#### TASK OBJECTIVE
If a line in the listing carries the word "apartment", return a copy of that line.

#### SOURCE DATA
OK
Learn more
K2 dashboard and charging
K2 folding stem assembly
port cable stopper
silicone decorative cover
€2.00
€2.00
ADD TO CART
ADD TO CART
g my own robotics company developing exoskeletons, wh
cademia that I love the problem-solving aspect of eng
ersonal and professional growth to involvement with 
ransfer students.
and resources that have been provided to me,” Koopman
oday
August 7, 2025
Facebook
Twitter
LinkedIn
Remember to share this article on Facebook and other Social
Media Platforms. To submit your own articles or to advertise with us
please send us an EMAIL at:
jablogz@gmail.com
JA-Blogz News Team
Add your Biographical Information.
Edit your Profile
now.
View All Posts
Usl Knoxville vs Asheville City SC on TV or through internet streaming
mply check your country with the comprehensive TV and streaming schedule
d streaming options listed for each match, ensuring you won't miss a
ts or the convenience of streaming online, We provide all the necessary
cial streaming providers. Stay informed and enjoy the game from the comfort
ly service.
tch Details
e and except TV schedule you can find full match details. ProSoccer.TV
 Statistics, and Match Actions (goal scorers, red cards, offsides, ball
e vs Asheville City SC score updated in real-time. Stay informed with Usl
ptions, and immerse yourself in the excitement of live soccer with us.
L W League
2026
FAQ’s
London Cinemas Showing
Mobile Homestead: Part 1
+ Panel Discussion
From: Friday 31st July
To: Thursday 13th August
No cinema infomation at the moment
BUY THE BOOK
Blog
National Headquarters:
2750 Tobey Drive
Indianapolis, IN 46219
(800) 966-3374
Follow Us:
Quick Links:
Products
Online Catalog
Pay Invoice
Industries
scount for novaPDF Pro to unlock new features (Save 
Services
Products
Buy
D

--

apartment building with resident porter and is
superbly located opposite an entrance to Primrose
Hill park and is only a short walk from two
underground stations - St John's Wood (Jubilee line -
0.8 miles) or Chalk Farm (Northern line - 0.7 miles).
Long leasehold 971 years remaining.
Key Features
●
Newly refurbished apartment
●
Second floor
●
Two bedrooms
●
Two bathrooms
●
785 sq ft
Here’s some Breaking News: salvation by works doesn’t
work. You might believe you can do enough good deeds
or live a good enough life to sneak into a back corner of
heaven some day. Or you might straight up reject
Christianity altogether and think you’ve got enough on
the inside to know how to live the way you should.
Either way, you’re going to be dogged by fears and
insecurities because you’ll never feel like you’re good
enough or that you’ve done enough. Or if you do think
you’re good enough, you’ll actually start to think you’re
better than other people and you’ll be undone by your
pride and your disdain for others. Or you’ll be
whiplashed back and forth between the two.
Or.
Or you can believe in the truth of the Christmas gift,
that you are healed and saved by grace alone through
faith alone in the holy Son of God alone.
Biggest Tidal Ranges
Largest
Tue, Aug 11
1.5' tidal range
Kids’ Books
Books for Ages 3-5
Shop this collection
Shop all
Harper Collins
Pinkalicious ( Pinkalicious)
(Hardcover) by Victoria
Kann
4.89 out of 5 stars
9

#### SOLVED PROBLEM
apartment building with resident porter and is
Newly refurbished apartment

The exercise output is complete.